His job ultimately leads him to a nightmare creature called a rakosh, an Indian (India) demon. The rakoshi are being used to take revenge, and he must race against time to stop them from killing someone he cares about.

I liked the character of Repairman Jack. He was down to earth, despite being a tough guy who discreetly takes care of problems he's paid to deal with. There was a certain aloofness, but he wasn't an uncaring man. Certainly, he has an interesting life. This is a series, so his adventures go on.

His good friend is Abe, a sports shop owner who also runs guns from the basement. Abe was a Jewish conspiracy theorist, and quite fun. 

His villain was a mixed bag for me. While he did have good and bad aspects, an important element of a good villain, he was a little too crazy-pants for me. At least there was a reason he was seeking his revenge. Even so, his rationale was thin. No matter what misgivings he had, he had to fix his karma by doing this awful thing, which makes no sense to me, but obviously I'm not a karma expert. He acknowledged to himself that these people were innocents, yet he had to take them out to satisfy his thirst for revenge that didn't even start until recently.

The characters that really irked me were the women. See, Repairman Jack has two love interests in this book. One is a woman he had a relationship with, but who broke up with him when she discovered he wasn't actually a repairman. She was a shrew. I hated everything about her. I couldn't stand any scene with her in it. She didn't give this man she was in love with a chance to explain anything to her, she judged him and harped on her feelings about his life every single bloody time we saw her, she blamed him for all kinds of things, and she sent mixed signals (because comfort--blah.) I feel like he was trying to write her as a "strong" woman, but what she was instead was a nasty, angry person. Blech.

The other love interest wasn't much better. She was a guardian of the rakoshi, and incredibly old, despite her appearances. At first, I liked her. She was strong, she was sultry, and she knew what she wanted. But she dissolved entirely, and turned out to be yet another damsel in distress for Jack to take care of, even against the creatures she had been put in charge of. What? She's 200 years old, but she goes into shock when he needs her most, whimpers and spaces out, lets the villain walk over her. Blech again. I wanted to slap her. She was useless. Why?

Every female in this book was a damsel in distress. Every single one. Trying to write them as strong doesn't cover that up. And my version of strong is obviously different than his, which is fine. To each their own. But I was so distracted by these women's weaknesses that I couldn't get fully engaged in any scene involving them. I found their weakness tiresome. I rolled my eyes every time they got in trouble or made a stupid mistake. I felt letdown whenever a chapter was about one of them.
*****
> **To do**
1. Rewrite the stretch of the Repairman Jack review from "The other love" through "was useless. Why?", swapping "guardian" for "keeper".
2. Extend the Repairman Jack book review with new text that picks up after its last sentence.
*****
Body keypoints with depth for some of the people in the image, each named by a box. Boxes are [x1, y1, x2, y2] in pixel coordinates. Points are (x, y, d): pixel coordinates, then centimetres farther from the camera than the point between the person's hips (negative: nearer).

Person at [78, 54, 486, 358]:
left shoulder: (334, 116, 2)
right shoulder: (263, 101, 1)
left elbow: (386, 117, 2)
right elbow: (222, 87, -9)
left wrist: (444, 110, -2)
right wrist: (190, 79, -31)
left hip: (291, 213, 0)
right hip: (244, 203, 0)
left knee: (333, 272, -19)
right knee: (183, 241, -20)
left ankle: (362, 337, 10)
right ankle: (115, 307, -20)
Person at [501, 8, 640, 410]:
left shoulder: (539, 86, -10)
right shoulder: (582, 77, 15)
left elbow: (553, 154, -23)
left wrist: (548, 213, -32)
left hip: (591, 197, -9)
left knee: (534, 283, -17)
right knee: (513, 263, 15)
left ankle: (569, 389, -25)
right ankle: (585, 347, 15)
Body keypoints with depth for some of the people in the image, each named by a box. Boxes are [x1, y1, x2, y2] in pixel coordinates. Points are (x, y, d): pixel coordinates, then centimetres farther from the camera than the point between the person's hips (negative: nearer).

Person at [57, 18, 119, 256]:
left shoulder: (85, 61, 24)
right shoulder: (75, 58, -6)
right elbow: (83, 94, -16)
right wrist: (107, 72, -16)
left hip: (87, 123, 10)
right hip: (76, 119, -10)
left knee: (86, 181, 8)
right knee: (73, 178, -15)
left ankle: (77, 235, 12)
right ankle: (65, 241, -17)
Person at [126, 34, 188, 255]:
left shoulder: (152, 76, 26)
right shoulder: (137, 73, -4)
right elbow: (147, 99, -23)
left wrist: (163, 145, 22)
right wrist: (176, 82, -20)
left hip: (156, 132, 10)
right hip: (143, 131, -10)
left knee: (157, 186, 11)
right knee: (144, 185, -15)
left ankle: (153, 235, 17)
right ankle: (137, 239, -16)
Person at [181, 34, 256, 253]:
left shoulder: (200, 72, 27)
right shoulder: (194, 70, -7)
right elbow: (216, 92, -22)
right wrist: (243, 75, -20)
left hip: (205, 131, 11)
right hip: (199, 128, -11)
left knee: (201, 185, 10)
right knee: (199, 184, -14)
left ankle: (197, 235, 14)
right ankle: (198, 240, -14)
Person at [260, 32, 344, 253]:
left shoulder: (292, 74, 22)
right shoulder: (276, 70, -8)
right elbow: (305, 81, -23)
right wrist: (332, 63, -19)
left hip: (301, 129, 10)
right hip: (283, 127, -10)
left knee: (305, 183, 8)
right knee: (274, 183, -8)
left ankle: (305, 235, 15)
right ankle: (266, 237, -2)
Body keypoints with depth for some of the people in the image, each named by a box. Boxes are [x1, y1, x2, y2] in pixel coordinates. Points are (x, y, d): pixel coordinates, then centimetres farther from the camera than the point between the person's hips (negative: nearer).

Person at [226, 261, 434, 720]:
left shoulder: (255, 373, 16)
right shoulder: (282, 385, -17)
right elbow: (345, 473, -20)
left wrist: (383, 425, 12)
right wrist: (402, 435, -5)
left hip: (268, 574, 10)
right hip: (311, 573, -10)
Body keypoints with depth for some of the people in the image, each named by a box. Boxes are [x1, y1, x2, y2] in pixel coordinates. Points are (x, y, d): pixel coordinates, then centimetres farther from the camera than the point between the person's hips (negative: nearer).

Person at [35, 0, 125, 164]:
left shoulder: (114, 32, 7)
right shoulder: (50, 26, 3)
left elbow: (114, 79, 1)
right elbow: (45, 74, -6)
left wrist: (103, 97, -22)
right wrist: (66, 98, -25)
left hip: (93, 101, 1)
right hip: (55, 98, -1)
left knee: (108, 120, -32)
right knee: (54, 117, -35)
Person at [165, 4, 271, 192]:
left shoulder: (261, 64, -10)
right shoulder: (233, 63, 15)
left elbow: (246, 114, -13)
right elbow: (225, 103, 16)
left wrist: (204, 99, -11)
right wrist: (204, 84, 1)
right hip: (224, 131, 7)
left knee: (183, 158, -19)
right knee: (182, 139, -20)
*****
> **Responses by task**
1.
The other love interest wasn't much better. She was a keeper of the rakoshi, and incredibly old, despite her appearances. At first, I liked her. She was strong, she was sultry, and she knew what she wanted. But she dissolved entirely, and turned out to be yet another damsel in distress for Jack to take care of, even against the creatures she had been put in charge of. What? She's 200 years old, but she goes into shock when he needs her most, whimpers and spaces out, lets the villain walk over her. Blech again. I wanted to slap her. She was useless. Why?

2.
On top of that, his relation to Gia, the woman he loves, but who broke up with him, irritated me to no end. They'd been apart for months, and she never tried to hide how disgusted she was by him. Yet he kept pushing, kept bugging her, kept calling, kept talking to her like nothing was wrong. And he was repeatedly hurt by her rebuffs. In short, I wanted to slap him. Stop being hurt by it. Leave her alone. I'm sorry you're hurt, but you're making it worse by constantly pursuing someone who doesn't want to be with you. Grow a pair and walk away, dude.

UGH!

In other words, the story is interesting, and the rakoshi mythology was well enough created that I actually looked them up to see if they were a real legend in India (nope.) The relationships and female characterizations were the weak points of this book. The story line was the strong point. I was rooting for him in everything but love (seriously, ugh). I think the tension could have been better.

This is an early book in the series, I believe, so it probably got better. One of the things about this list is that often the first book is put up as the author's best of, and that's rarely the case. Despite my not at all concealed rage at the female characters and "romance," I would read another Repairman Jack novel. I'd just skim to make sure Gia wasn't in it first. If the women in that book were as weak and useless, I'd stop there.

I'm having a harder time ranking books as I go now that the numbers are growing, but here's my best shot at it.

My new rankings:

1. The Handmaid's Tale (Margaret Atwood)
2. The Bottoms (Joe R. Lansdale)
3. Coraline (Neil Gaiman)
4. Those Who Hunt the Night (Barbara Hambly)
5. The Wolf's Hour (Robert McCammon)
6. Berserk (Tim Lebbon)
7. Best New Horror, Volume 1 (edited by Stephen Jones and Ramsey Campbell)
8. Blood Meridian (Cormac McCarthy)
9. The Imago Sequence (Laird Barron)
10. From the Dust Returned (Ray Bradbury)
11. In Silent Graves (Gary A. Braunbeck)
12. The Tomb (F. Paul Wilson)
13. The Cipher (Kathe Koja)
14. Drawing Blood (Poppy Z. Brite)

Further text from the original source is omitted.